Open h-mayorquin opened 1 month ago

h-mayorquin commented 1 month ago

We are not able -and it is not probably a good idea- to support numpy 2.0 as soon as possible.

The ecocsystem will take some time to adapt and we should wait some time until most libraries that use and interact with spikeinterface support numpy 2.0 so we don't create problems for them.

We should though start deprecating functions and removing things that are not supported by 2.0 when that is possible. The PR https://github.com/SpikeInterface/spikeinterface/pull/3032 takes some steps in that direction.

One big roadblock is that some libraries used heavily by this package require lower bounds on their versions for supporting numpy 2.0. Here they are:

numba 0.60.0 (with caveats, see) h5py 3.11 hdmf-zarr 0.7.0 scipy release 1.13 pandas 2.2.2

pynwb and hdmf-zarr don't support numpy 2.0 yet. So we can't install them if we install numpy 2.0

We can keep this an open issue discuss how, when and related issues.

-------

Could you print the part of the numpy 2.0 discussion above from "We should though" to "and related issues.", word for word?

-------

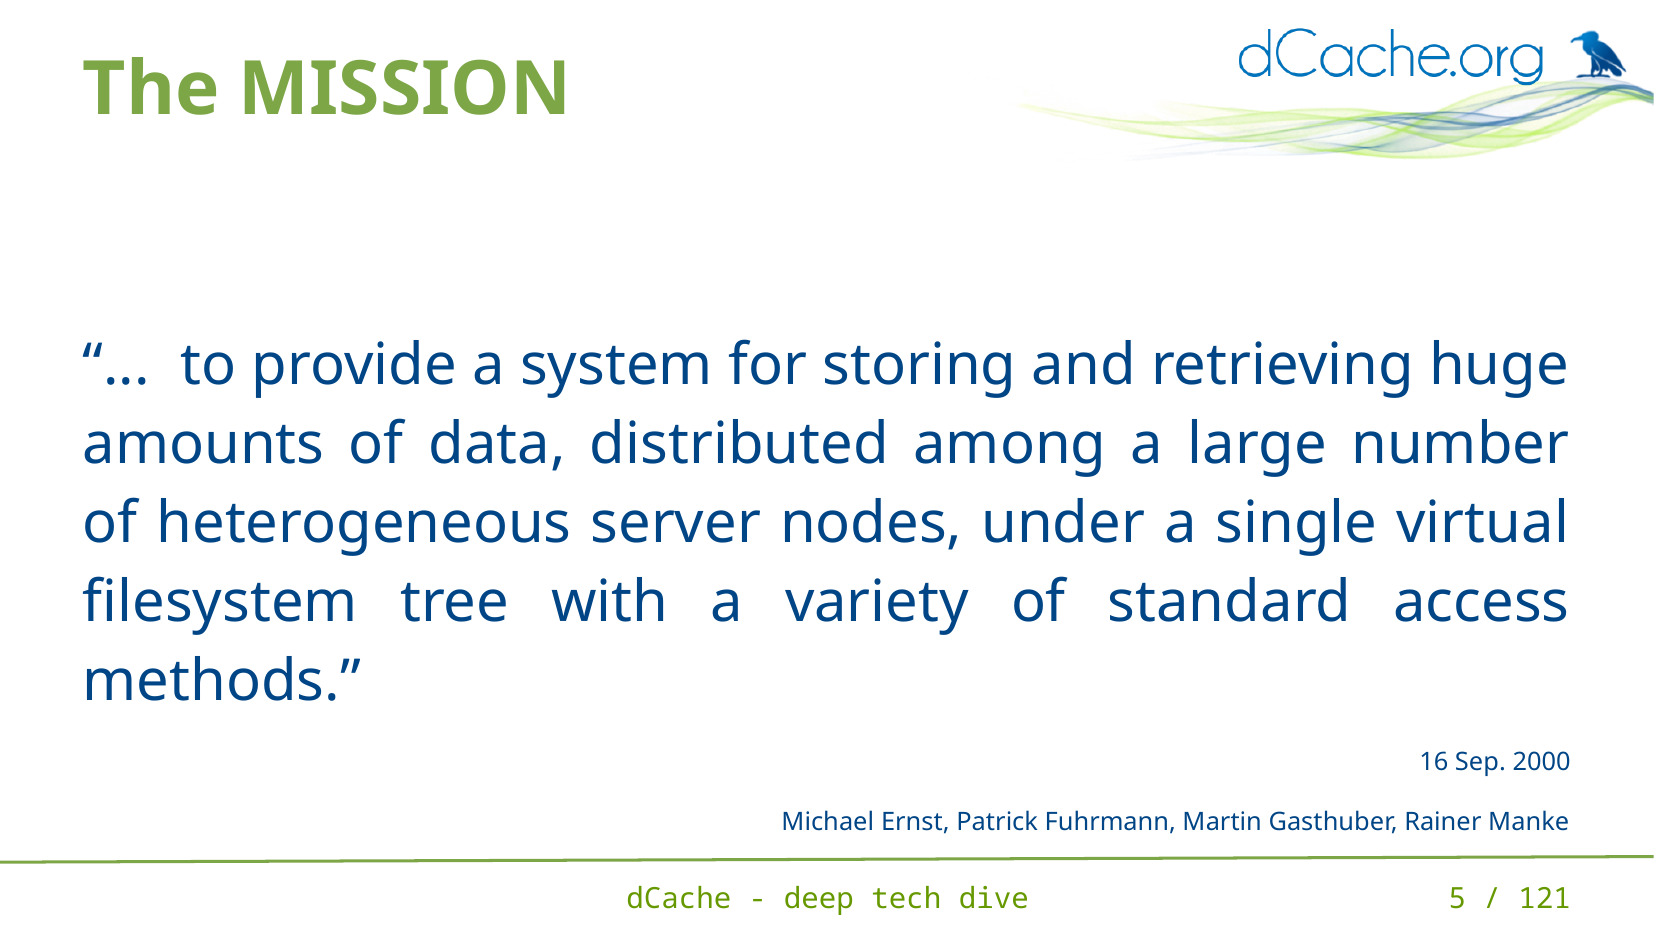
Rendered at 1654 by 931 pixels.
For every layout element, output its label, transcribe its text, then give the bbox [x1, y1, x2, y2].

picture [956, 16, 1654, 169]
list “... to provide a system for storing and retrieving huge amounts of data, distributed among a large number of heterogeneous server nodes, under a single virtual filesystem tree with a variety of standard access methods.” 16 Sep. 2000 Michael Ernst, Patrick Fuhrmann, Martin Gasthuber, Rainer Manke [82, 217, 1571, 839]
title The MISSION [82, 40, 1605, 131]
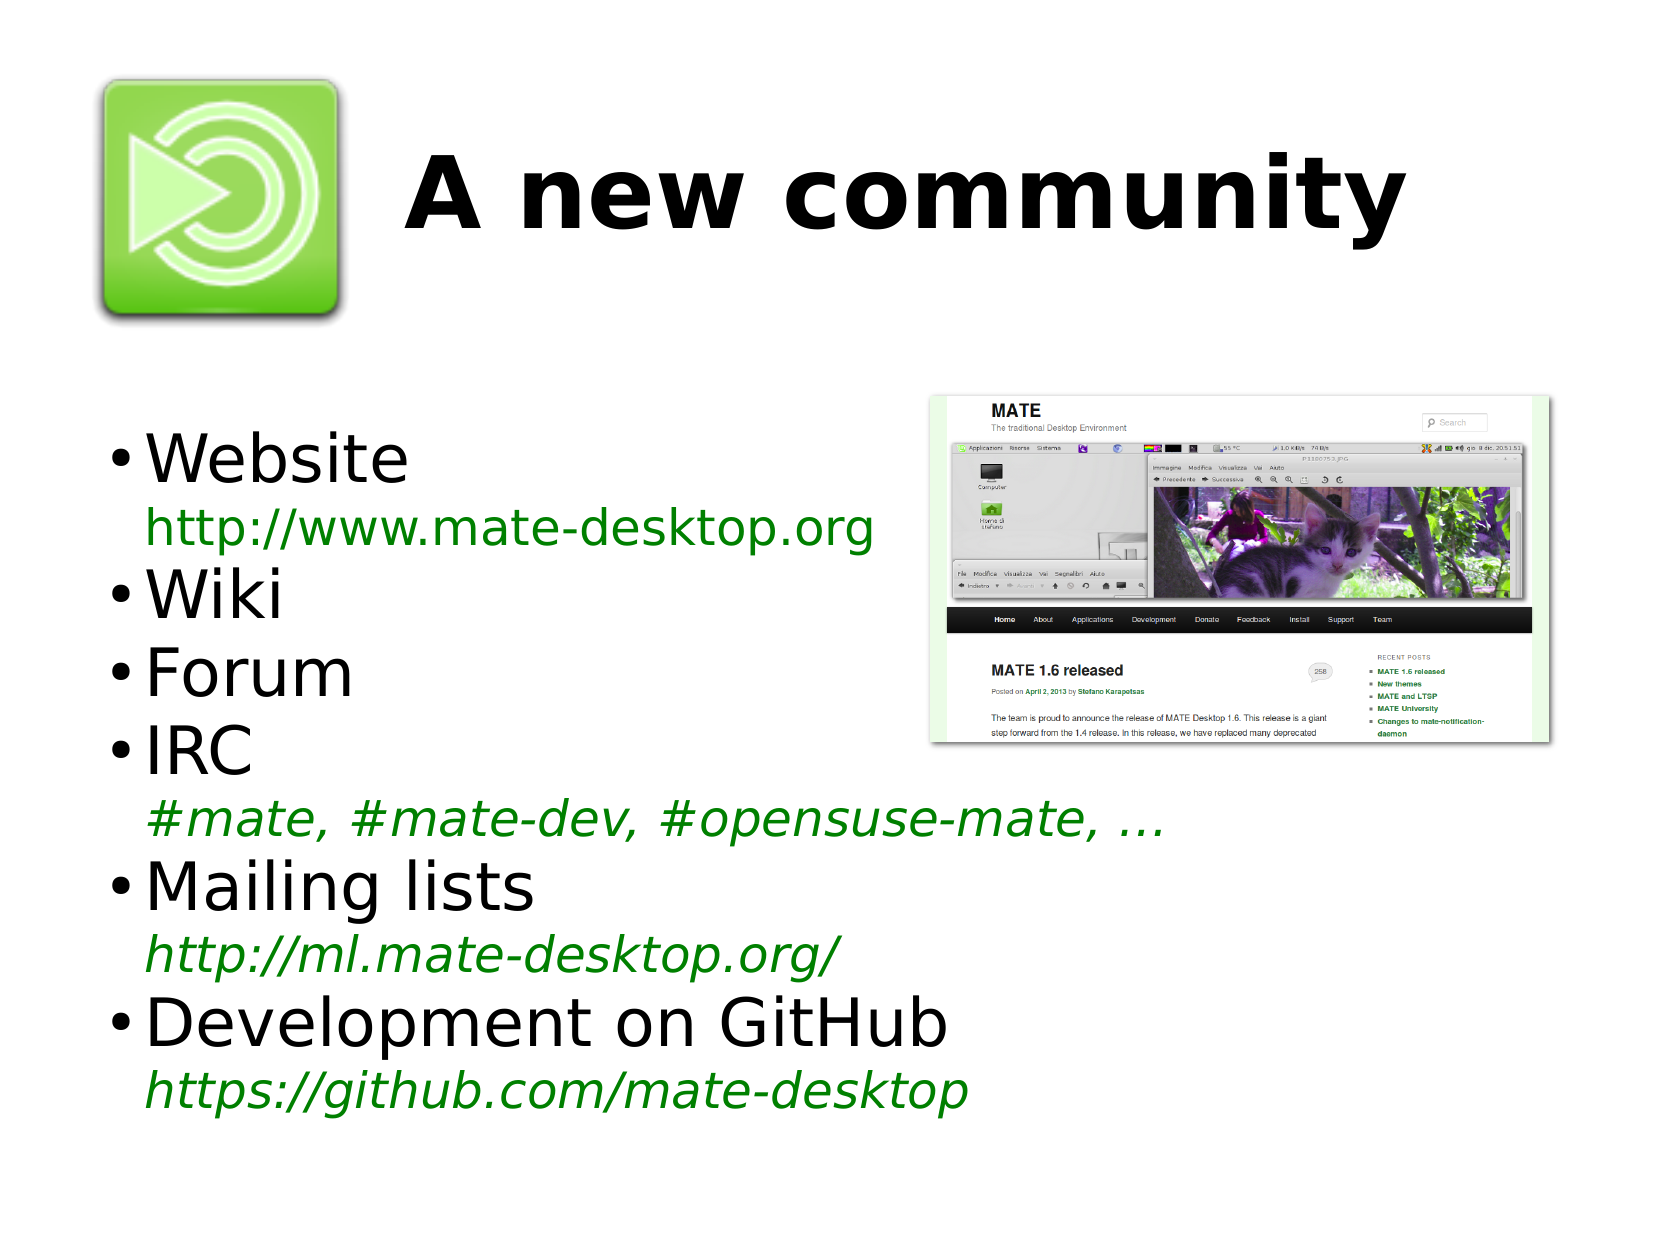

-------

### [PROBLEM SOLUTION]
We should though start deprecating functions and removing things that are not supported by 2.0 when that is possible. The PR https://github.com/SpikeInterface/spikeinterface/pull/3032 takes some steps in that direction.

One big roadblock is that some libraries used heavily by this package require lower bounds on their versions for supporting numpy 2.0. Here they are:

numba 0.60.0 (with caveats, see) h5py 3.11 hdmf-zarr 0.7.0 scipy release 1.13 pandas 2.2.2

pynwb and hdmf-zarr don't support numpy 2.0 yet. So we can't install them if we install numpy 2.0

We can keep this an open issue discuss how, when and related issues.